Besides the fact that Namco Bandai brought this budget game over to the west with a full price tag, it’s hard to give a pass to the obvious low budget as hell technical aspect (which would have been a bit embarassing even on the PS3), when you have a game that looks like EDF 2017 – heavy “fog”, small number of recycled locales, cheap destruction effects – but unlike EDF, isn’t fun at all, even if you like niche titles of this genre and semplicity, and you’d expect better from Natsume (Natsume Atari, now).
If you’re a fan of Godzilla and niche stuff, you CAN distill some fun out of it, there some satisfaction to wanton architecture destruction with a big atomic dinosaur, but it’s an extremely small and short-lived one, and after 1 hour (or less) you’ll get bored of having to replay the story mode over and over again, in order to even make some progress and seen the ending of the mediocre story, narrated with decent enough english voice acting, but littered with awfully trite dialogue.

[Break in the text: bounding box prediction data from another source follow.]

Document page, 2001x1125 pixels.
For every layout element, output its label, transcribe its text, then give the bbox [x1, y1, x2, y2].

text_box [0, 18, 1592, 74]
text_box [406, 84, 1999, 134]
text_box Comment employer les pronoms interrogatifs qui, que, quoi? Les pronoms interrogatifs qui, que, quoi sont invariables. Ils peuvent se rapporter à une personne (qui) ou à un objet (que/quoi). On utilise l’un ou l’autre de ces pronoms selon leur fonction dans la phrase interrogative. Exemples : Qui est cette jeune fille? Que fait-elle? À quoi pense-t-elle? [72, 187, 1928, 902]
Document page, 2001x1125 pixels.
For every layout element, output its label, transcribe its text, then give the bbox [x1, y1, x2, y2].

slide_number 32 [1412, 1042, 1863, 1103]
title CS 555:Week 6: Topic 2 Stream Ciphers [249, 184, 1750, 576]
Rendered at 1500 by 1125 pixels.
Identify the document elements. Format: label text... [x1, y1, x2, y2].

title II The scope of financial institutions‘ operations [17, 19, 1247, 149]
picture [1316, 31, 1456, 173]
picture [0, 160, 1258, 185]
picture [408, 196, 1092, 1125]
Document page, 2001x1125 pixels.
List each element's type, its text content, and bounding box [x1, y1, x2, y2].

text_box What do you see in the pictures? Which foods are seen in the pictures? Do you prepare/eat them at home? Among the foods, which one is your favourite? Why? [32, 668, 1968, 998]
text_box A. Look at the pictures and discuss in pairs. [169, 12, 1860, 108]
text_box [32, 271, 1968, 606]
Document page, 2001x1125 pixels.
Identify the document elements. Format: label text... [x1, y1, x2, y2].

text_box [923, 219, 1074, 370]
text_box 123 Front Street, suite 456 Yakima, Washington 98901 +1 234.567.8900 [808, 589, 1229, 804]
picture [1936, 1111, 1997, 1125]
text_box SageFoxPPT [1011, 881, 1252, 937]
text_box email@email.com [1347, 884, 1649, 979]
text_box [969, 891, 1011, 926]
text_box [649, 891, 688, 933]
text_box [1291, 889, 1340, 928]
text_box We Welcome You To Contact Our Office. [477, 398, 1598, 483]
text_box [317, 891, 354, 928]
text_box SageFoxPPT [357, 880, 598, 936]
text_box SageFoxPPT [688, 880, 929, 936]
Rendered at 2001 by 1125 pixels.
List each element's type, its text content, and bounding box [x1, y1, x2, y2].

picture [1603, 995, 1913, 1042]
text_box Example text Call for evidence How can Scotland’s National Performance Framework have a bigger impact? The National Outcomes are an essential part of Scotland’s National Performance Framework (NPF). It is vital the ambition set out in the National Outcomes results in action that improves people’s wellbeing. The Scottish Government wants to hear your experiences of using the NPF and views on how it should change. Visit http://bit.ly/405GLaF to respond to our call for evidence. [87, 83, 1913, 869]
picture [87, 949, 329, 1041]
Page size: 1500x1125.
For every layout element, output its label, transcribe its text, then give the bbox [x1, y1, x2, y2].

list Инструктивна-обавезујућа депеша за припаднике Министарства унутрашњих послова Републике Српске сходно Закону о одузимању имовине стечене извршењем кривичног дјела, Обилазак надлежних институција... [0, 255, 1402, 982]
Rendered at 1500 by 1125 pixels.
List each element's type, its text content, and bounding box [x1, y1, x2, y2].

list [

Some games can be fun despite repetition if the gameplay loop is fun, but the core gameplay is made of badly controlling a forklift-monster hybrid that moves slowly in very small, reused levels, tasked to destroy still target and battle other monsters with what i struggle to call a combat system, so simple, broken, lacking and unbalanced the fighting is, with lack of any nuance or basic thing like precise targeting, so fighting airborne enemies or flying army vehicles is a matter of hoping your attacks somehow reach the opponents. Not that it matters since the many enemy monsters (all playable, at least there is a big monster roster), will almost always ignore your combos and start their own anyway, until you learn how to exploit the system.
It’s baffling how easy should be to make a good Godzilla game, but atrocious titles based on the Toho monster star are more numerous than good ones, and this one is so bad that – without hyperbole – the best thing in it is the included encyclopedia of monsters from the franchise, another sign that the developers really cared for Godzilla, but apparently didn’t turn this affection into any effort in the gameplay department.